Additional Insight (Spoilers Abound):

  • Can we talk about Mata for a second? I wanted him to be a good guy so bad! And worst of all, despite knowing he was going to do nothing but terrible things if he won, his death was terrible on so many levels. It was perfect, and oh so very horrid. Poor Mata.
  • Oh Kuni! I enjoyed his chapters the best, however disliked where the story left him once he obtained his power. The circle of misery and distrust was setting up to repeat itself in the next novel. I don’t think I can handle a second roller coaster of emotion.
  • Throughout the majority of this book I was rather annoyed at the lack of female characters. Jia was set up initially to be so strong, but she was set aside to raise the kids while Kuni adventured. The next book sets her up to war with Kuni’s other wife that she encouraged him to take. I just can’t see that being enjoyable to read.

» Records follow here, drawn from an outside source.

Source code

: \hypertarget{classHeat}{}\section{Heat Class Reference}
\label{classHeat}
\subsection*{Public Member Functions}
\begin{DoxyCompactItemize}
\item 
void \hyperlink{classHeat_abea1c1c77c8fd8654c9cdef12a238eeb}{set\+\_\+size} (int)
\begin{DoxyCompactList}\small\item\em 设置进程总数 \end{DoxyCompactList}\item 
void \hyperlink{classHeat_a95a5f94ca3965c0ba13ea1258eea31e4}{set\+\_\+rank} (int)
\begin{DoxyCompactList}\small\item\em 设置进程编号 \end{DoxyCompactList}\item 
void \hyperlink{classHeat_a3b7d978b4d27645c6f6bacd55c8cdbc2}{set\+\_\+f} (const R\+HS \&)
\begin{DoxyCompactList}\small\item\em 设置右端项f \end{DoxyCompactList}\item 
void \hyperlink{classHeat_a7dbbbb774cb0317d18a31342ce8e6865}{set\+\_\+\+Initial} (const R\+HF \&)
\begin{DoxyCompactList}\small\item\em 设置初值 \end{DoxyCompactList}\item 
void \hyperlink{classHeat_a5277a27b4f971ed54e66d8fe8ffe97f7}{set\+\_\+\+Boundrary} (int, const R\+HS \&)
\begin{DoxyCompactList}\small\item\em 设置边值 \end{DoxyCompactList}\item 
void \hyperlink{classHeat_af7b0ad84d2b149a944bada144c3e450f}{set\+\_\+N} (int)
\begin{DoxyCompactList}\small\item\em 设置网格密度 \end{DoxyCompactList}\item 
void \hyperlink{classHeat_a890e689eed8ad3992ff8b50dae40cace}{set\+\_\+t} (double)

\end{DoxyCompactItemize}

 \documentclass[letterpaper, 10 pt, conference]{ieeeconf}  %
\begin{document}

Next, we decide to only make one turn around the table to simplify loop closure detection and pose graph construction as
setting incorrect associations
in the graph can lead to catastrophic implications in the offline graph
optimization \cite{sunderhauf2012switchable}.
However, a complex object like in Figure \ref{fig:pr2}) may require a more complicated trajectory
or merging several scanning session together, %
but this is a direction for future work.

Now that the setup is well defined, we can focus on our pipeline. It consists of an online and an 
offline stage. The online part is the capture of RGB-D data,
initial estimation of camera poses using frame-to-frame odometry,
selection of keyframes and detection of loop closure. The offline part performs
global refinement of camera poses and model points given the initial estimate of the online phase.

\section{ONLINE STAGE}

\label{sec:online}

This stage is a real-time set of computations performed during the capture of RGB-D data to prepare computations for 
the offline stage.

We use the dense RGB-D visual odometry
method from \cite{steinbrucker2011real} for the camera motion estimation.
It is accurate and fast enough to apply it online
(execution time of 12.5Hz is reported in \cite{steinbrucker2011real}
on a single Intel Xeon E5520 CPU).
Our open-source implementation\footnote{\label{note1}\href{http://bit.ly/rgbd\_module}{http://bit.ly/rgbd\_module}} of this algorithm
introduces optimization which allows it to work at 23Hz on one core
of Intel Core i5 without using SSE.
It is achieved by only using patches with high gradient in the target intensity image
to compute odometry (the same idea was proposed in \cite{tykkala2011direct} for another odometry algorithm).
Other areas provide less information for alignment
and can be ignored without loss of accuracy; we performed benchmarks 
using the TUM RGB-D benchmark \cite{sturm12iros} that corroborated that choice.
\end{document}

  • While I’m on the thread of female characters let’s chat about Princess Kikomi. Smart but people only care about her looks. So she tries seducing a guy to sees through it and forces her to seduce an uncle/nephew power duo to break them apart. Better yet, she has to kill one of them. Her sacrifice to kill herself while still fulfilling her mandate was brutal and unexpected but a total waste of an intriguing, needed female character.
  • I thought the tragic death of King Jizu who was essentially another martyr fizzled out. Yes it highlighted the Gods trying to influence their pawns, however he was another interesting character who was cut down prior to his full potential being explored.
  • Finally a strong female in Gin Mazoti! Her chapters were some of my favorites. The end of this read unfortunately  starts to set her against Kuni despite her being utterly loyal.